Eu estava presente na Literata e concordo plenamente que ele foi o principal autor presente. Tenho aquele fim-de-tarde à sombra de uma árvore gravado na memória. Aproveito a oportunidade para cumprimentá-lo pelo excelente trabalho e dizer que aguardo ansioso a segunda edição. Um abraço! – comentário postado ao artigo no site do Observatório da Imprensa.
Caro Jorge Fernando
Subscrevo suas palavras e registro breve depoimento: após uma palestra de Moacyr Scliar na Faculdade de Medicina, cujo tema foi, salvo engano, “Medicina e Literatura”, pedi a palavra diante do auditório lotado e chamei a atenção para o fato de o escritor gaúcho não ter utilizado nenhum recurso audiovisual e, mesmo assim, ter conseguido manter a atenção da plateia durante mais de uma hora, numa demonstração inequívoca de seu carisma.
Grande abraço do
Luiz Otávio Savassi
Olá, Jorge
Há duas ou três semanas (não me lembro com exatidão), fazendo algumas buscas na internet, resolvi viajar até o Zero Hora. Tão logo acessei a página do diário gaúcho, fiquei consternado com a, então, hospitalização, de Moacyr Scliar.

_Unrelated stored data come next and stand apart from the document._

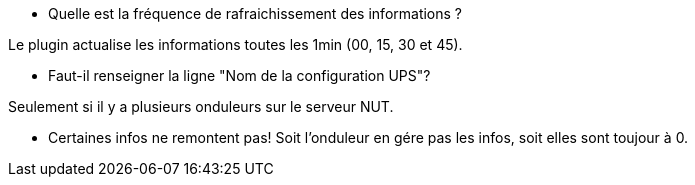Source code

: [panel,primary]
- Quelle est la fréquence de rafraichissement des informations ?
--
Le plugin actualise les informations toutes les 1min (00, 15, 30 et 45).
--
- Faut-il renseigner la ligne "Nom de la configuration UPS"?
--
Seulement si il y a plusieurs onduleurs sur le serveur NUT.
--
- Certaines infos ne remontent pas!
Soit l'onduleur en gére pas les infos, soit elles sont toujour à 0.
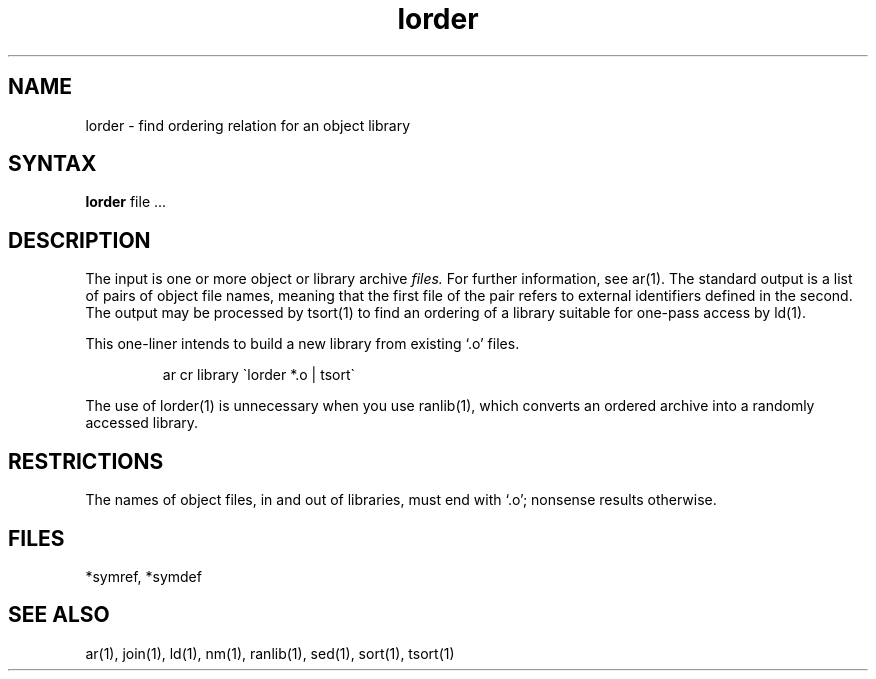 .TH lorder 1
.SH NAME
lorder \- find ordering relation for an object library
.SH SYNTAX
.B lorder
file ...
.SH DESCRIPTION
The input
is one or more object or library archive
.I files.
For further information, see ar(1).
The standard output
is a list of pairs of object file names,
meaning that the first file of the pair refers to
external identifiers defined in the second.
The output may be processed by
tsort(1)
to find an ordering of
a library suitable for one-pass access by ld(1).
.PP
This one-liner intends to build a new library
from existing `.o' files.
.IP
ar cr library \`\|lorder *.o | tsort\`
.PP
The use of lorder(1) is unnecessary when you use 
ranlib(1), which converts an ordered archive into a randomly
accessed library.
.SH RESTRICTIONS
The names of object files, in and out of libraries, must end with `.o';
nonsense results otherwise.
.SH FILES
*symref, *symdef
.SH "SEE ALSO"
ar(1), join(1), ld(1), nm(1), ranlib(1), sed(1), sort(1), tsort(1)
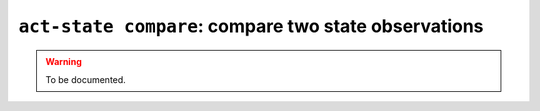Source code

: .. _commands-act-state-compare:

``act-state compare``: compare two state observations
-----------------------------------------------------

.. warning::
  To be documented.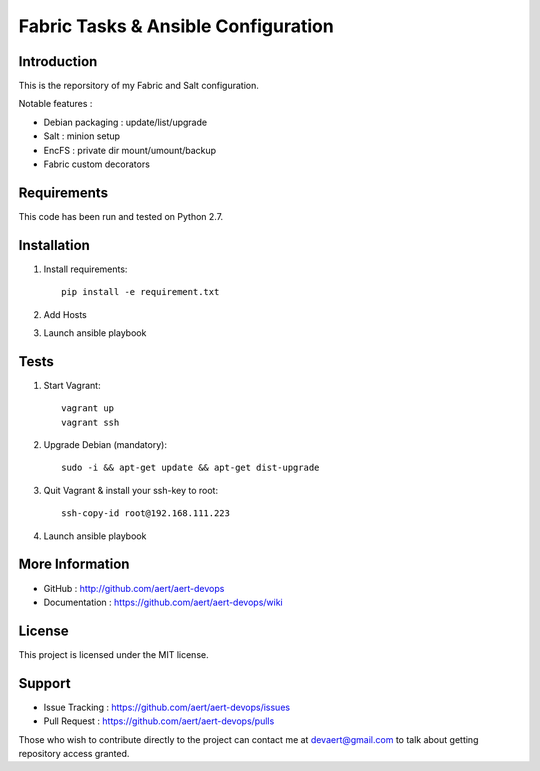 Fabric Tasks & Ansible Configuration
''''''''''''''''''''''''''''''''''''

Introduction
************
 
This is the reporsitory of my Fabric and Salt configuration. 

Notable features :

* Debian packaging : update/list/upgrade
* Salt : minion setup
* EncFS : private dir mount/umount/backup
* Fabric custom decorators

Requirements 
************
 
This code has been run and tested on Python 2.7.

Installation
************
 
#. Install requirements:: 

     pip install -e requirement.txt

#. Add Hosts
#. Launch ansible playbook

Tests 
*****
 
#. Start Vagrant::

     vagrant up
     vagrant ssh

#. Upgrade Debian (mandatory)::

     sudo -i && apt-get update && apt-get dist-upgrade

#. Quit Vagrant & install your ssh-key to root::

     ssh-copy-id root@192.168.111.223

#. Launch ansible playbook

More Information 
****************
 
* GitHub : http://github.com/aert/aert-devops
* Documentation : https://github.com/aert/aert-devops/wiki
 
License 
*******
 
This project is licensed under the MIT license.

Support 
*******
 
* Issue Tracking : https://github.com/aert/aert-devops/issues
* Pull Request : https://github.com/aert/aert-devops/pulls

Those who wish to contribute directly to the project can contact me at devaert@gmail.com to talk about getting repository access granted.



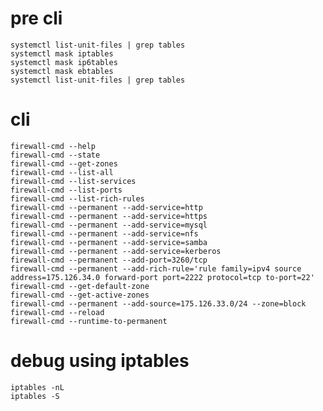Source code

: * pre cli

#+BEGIN_SRC 
systemctl list-unit-files | grep tables
systemctl mask iptables
systemctl mask ip6tables
systemctl mask ebtables
systemctl list-unit-files | grep tables
#+END_SRC

* cli

#+BEGIN_SRC 
firewall-cmd --help
firewall-cmd --state
firewall-cmd --get-zones
firewall-cmd --list-all
firewall-cmd --list-services
firewall-cmd --list-ports
firewall-cmd --list-rich-rules
firewall-cmd --permanent --add-service=http
firewall-cmd --permanent --add-service=https
firewall-cmd --permanent --add-service=mysql
firewall-cmd --permanent --add-service=nfs
firewall-cmd --permanent --add-service=samba
firewall-cmd --permanent --add-service=kerberos
firewall-cmd --permanent --add-port=3260/tcp
firewall-cmd --permanent --add-rich-rule='rule family=ipv4 source address=175.126.34.0 forward-port port=2222 protocol=tcp to-port=22'
firewall-cmd --get-default-zone
firewall-cmd --get-active-zones
firewall-cmd --permanent --add-source=175.126.33.0/24 --zone=block
firewall-cmd --reload
firewall-cmd --runtime-to-permanent
#+END_SRC

* debug using iptables

#+BEGIN_SRC 
iptables -nL
iptables -S
#+END_SRC
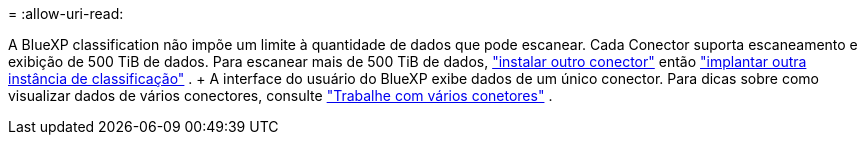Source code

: = 
:allow-uri-read: 


A BlueXP classification não impõe um limite à quantidade de dados que pode escanear. Cada Conector suporta escaneamento e exibição de 500 TiB de dados. Para escanear mais de 500 TiB de dados, link:https://docs.netapp.com/us-en/bluexp-setup-admin/concept-connectors.html#connector-installation["instalar outro conector"^] então link:https://docs.netapp.com/us-en/bluexp-classification/task-deploy-overview.html["implantar outra instância de classificação"] . + A interface do usuário do BlueXP exibe dados de um único conector. Para dicas sobre como visualizar dados de vários conectores, consulte link:https://docs.netapp.com/us-en/bluexp-setup-admin/task-manage-multiple-connectors.html#switch-between-connectors["Trabalhe com vários conetores"^] .
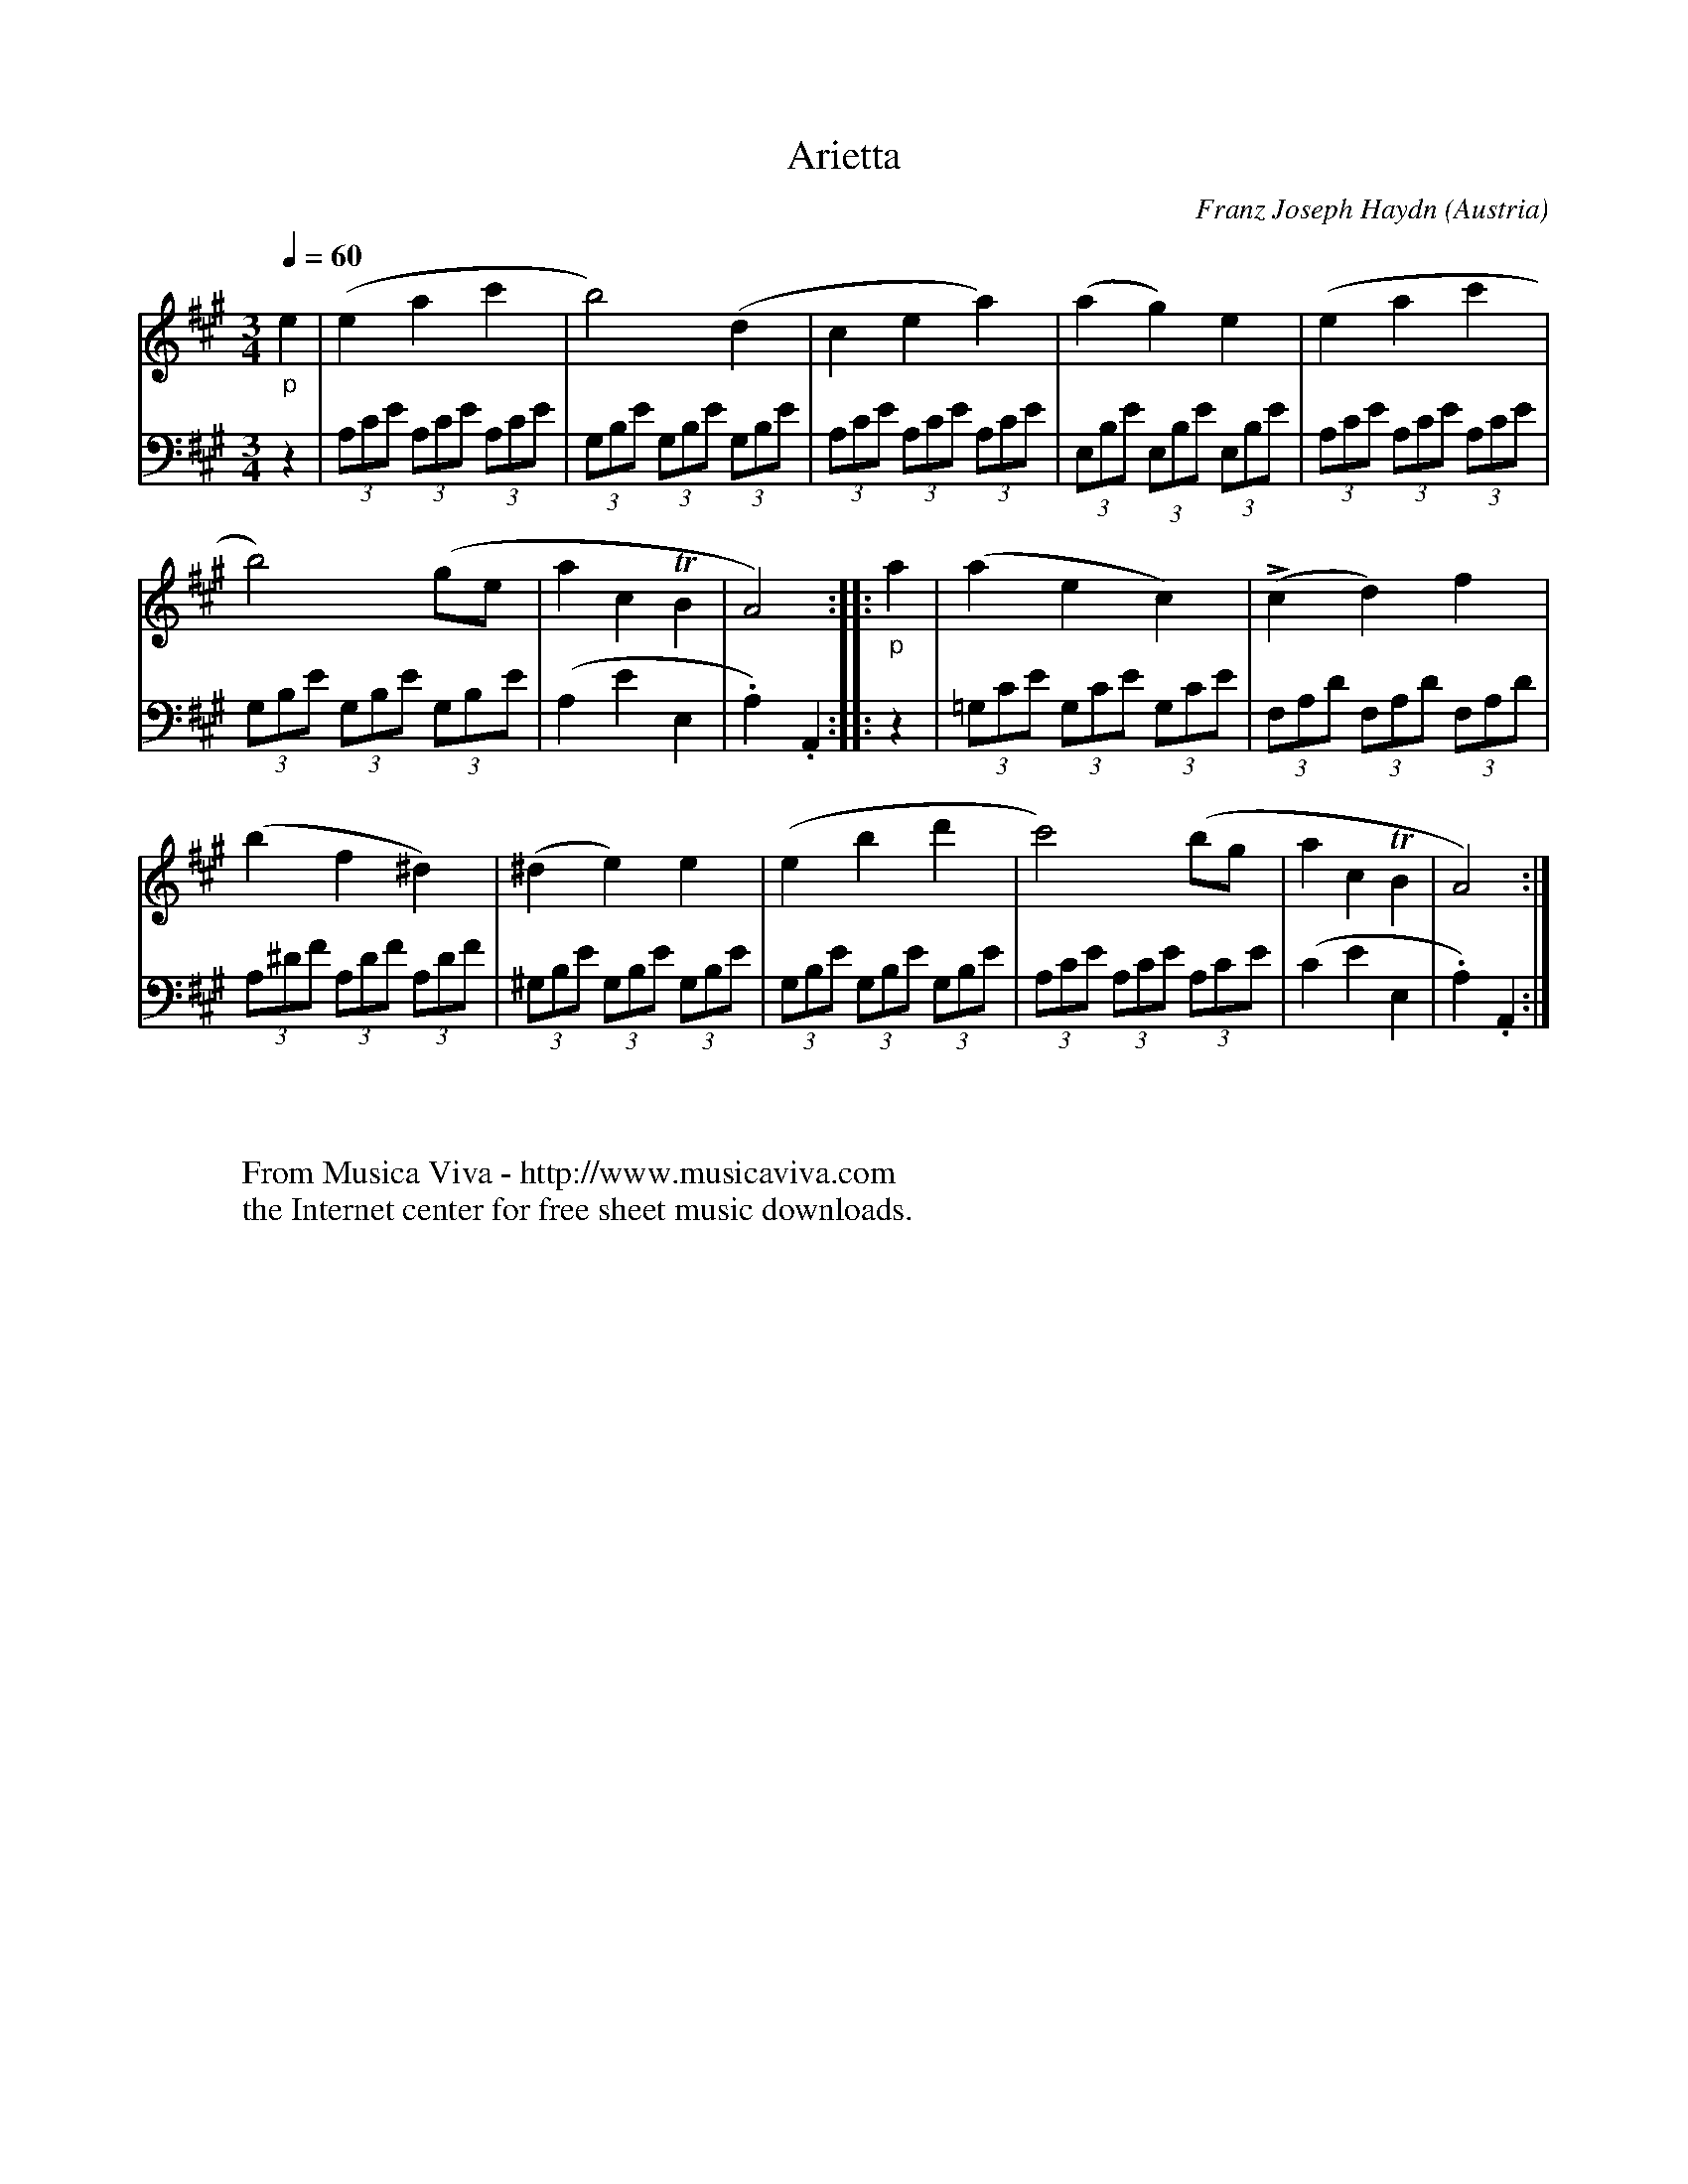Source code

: X:3940
T:Arietta
C:Franz Joseph Haydn
O:Austria
Z:Transcribed by Frank Nordberg - http://www.musicaviva.com
F:http://abc.musicaviva.com/tunes/haydn-franz-joseph/haydn-arietta/haydn-arietta-pno2.abc
%L = accent
V:1 Program 1 0 %Piano
V:2 Program 1 0 bass %Piano
m: Tn2 = n/o//n//o//n//o//n//
M:3/4
L:1/8
Q:1/4=60 %(?? "Andante")
K:A
V:1
"_p"e2|(e2a2c'2|b4)(d2|c2e2a2)|(a2g2)e2|(e2a2c'2|
V:2
 z2|(3A,CE (3A,CE (3A,CE|(3G,B,E (3G,B,E (3G,B,E|(3A,CE (3A,CE (3A,CE|(3E,B,E (3E,B,E (3E,B,E|(3A,CE (3A,CE (3A,CE|
%
V:1
b4)(ge|a2c2TB2|A4)::"_p"a2|(a2e2c2)|(Lc2d2)f2|
V:2
(3G,B,E (3G,B,E (3G,B,E|(A,2E2E,2|.A,2).A,,2::z2|(3=G,CE (3G,CE (3G,CE|(3F,A,D (3F,A,D (3F,A,D|
%
V:1
(b2f2^d2)|(^d2e2)e2|(e2b2d'2|c'4)(bg|a2c2TB2|A4):|
V:2
(3A,^DF (3A,DF (3A,DF|(3^G,B,E (3G,B,E (3G,B,E|(3G,B,E (3G,B,E (3G,B,E|(3A,CE (3A,CE (3A,CE|(C2E2E,2|.A,2).A,,2:|
W:
W:
W:  From Musica Viva - http://www.musicaviva.com
W:  the Internet center for free sheet music downloads.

Pois bem, não sei por que cargas d’água acabei caindo na seção de Cartas do Leitor do referido jornal. Fiquei surpreendido e comovido com o impressionante número de leitores que, por meio daquele periódico, escreviam mensagens carinhosas ao escritor gaúcho, não apenas desejando-lhe melhoras, como também, esperançosos de serem lidos pelo amigo, dizendo-lhe sobre seu especial caráter, sua bondade e simpatia cativante. Todos manifestavam-lhe a certeza do restabelecimento.
Sintonia e sensibilidade entre o público leitor, o órgão da imprensa gaúcha e a pessoa querida. Friso: impressionou-me, sobretudo, o tom carinhoso, fraternal, dos recados, dedicados não apenas ao escritor, mas ao amigo de especial estima.
Viva a sua memória.
Abraço carinhoso.
Daniel
Linda a crônica, querido! Uma grande perda. Bj. Guiomar
Jorge, senti muito a perda do Scliar. Fica para mim a lembra de – mais que um autor – um homem alegre, simpático e muito carismático. Gde. ab. Lúcio.
Valeu, Jorge! Quem guardou a memória do nosso país merece agora o tributo de ficar na nossa memória.